EXERCISE BRIEF ::
Copy each line of the records that holds the string "https".

EXTRACTED RECORDS ::
··········

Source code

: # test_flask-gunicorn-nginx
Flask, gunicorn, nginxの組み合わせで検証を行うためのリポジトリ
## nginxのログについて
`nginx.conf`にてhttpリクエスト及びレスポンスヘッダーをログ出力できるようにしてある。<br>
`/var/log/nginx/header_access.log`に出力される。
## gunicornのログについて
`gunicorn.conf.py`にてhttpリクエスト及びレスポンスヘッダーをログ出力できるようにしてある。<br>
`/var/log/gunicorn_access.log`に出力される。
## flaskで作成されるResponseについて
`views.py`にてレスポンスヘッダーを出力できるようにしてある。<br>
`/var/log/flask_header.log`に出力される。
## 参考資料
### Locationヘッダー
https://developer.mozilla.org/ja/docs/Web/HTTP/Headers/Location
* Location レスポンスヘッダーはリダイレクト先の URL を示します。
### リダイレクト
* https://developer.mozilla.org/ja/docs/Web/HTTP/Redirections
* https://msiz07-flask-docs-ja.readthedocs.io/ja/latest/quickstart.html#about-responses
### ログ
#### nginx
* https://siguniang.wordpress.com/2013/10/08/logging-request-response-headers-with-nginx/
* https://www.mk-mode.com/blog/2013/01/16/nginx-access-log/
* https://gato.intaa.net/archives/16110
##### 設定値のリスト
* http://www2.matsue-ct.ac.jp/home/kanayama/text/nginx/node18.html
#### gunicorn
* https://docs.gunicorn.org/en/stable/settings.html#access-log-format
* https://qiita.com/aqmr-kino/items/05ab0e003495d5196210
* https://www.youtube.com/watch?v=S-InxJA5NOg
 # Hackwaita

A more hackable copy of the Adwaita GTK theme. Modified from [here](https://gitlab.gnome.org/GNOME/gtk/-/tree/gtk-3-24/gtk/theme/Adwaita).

··········

RESPONSE ::
https://developer.mozilla.org/ja/docs/Web/HTTP/Headers/Location
* https://developer.mozilla.org/ja/docs/Web/HTTP/Redirections
* https://msiz07-flask-docs-ja.readthedocs.io/ja/latest/quickstart.html#about-responses
* https://siguniang.wordpress.com/2013/10/08/logging-request-response-headers-with-nginx/
* https://www.mk-mode.com/blog/2013/01/16/nginx-access-log/
* https://gato.intaa.net/archives/16110
* https://docs.gunicorn.org/en/stable/settings.html#access-log-format
* https://qiita.com/aqmr-kino/items/05ab0e003495d5196210
* https://www.youtube.com/watch?v=S-InxJA5NOg
A more hackable copy of the Adwaita GTK theme. Modified from [here](https://gitlab.gnome.org/GNOME/gtk/-/tree/gtk-3-24/gtk/theme/Adwaita).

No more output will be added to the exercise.